------ MATERIAL PROVIDED ------

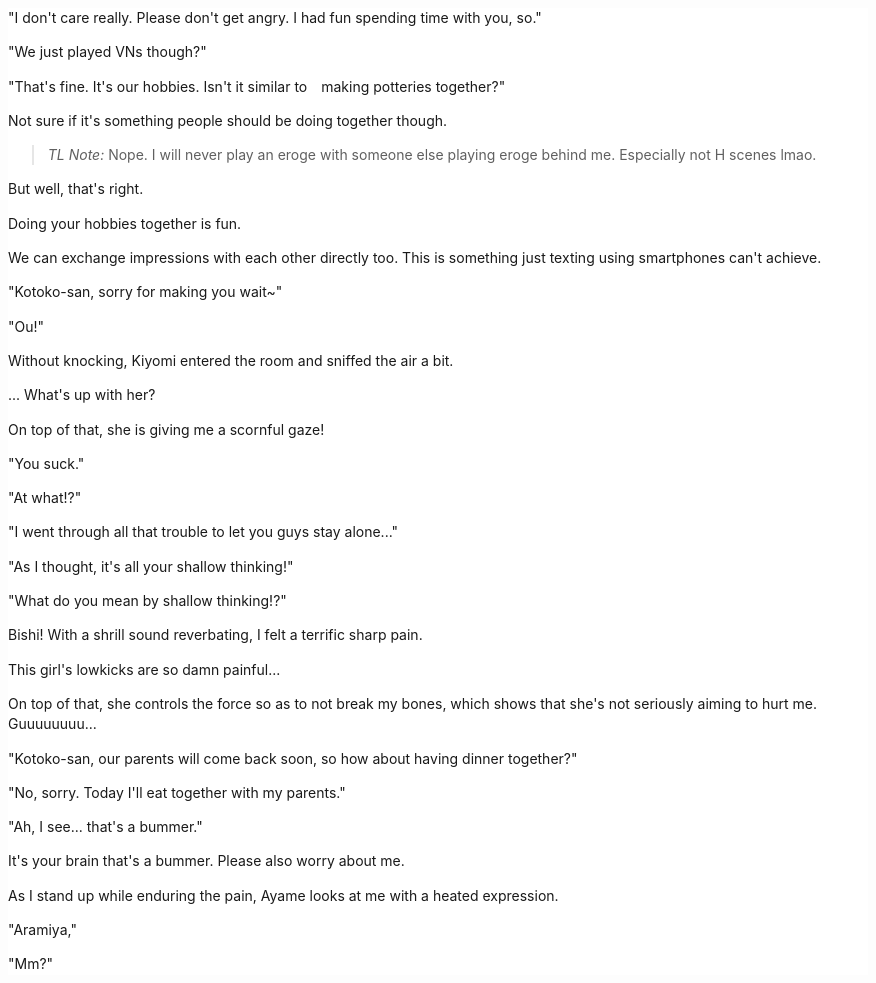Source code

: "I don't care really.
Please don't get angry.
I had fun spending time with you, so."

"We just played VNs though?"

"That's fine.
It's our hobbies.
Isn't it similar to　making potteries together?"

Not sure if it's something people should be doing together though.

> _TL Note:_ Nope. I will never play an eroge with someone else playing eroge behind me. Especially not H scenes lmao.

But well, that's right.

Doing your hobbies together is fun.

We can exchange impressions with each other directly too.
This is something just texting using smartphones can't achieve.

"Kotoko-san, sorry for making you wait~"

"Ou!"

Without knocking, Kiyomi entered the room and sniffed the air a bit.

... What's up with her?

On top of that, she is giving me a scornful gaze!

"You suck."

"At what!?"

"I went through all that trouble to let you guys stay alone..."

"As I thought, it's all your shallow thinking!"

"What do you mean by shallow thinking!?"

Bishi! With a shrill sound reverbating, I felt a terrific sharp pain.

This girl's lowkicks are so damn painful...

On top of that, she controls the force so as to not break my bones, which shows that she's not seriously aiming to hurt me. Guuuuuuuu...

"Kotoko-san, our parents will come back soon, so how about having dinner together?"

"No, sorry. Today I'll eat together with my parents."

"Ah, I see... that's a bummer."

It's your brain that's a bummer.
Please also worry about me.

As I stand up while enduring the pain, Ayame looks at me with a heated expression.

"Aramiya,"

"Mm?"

------

- PROBLEM REQUIREMENTS -
A faithful copy of the records above is needed, with the pictures left out.

- REPLY TO THE EXERCISE -
Source code

: "I don't care really.
Please don't get angry.
I had fun spending time with you, so."

"We just played VNs though?"

"That's fine.
It's our hobbies.
Isn't it similar to　making potteries together?"

Not sure if it's something people should be doing together though.

> _TL Note:_ Nope. I will never play an eroge with someone else playing eroge behind me. Especially not H scenes lmao.

But well, that's right.

Doing your hobbies together is fun.

We can exchange impressions with each other directly too.
This is something just texting using smartphones can't achieve.

"Kotoko-san, sorry for making you wait~"

"Ou!"

Without knocking, Kiyomi entered the room and sniffed the air a bit.

... What's up with her?

On top of that, she is giving me a scornful gaze!

"You suck."

"At what!?"

"I went through all that trouble to let you guys stay alone..."

"As I thought, it's all your shallow thinking!"

"What do you mean by shallow thinking!?"

Bishi! With a shrill sound reverbating, I felt a terrific sharp pain.

This girl's lowkicks are so damn painful...

On top of that, she controls the force so as to not break my bones, which shows that she's not seriously aiming to hurt me. Guuuuuuuu...

"Kotoko-san, our parents will come back soon, so how about having dinner together?"

"No, sorry. Today I'll eat together with my parents."

"Ah, I see... that's a bummer."

It's your brain that's a bummer.
Please also worry about me.

As I stand up while enduring the pain, Ayame looks at me with a heated expression.

"Aramiya,"

"Mm?"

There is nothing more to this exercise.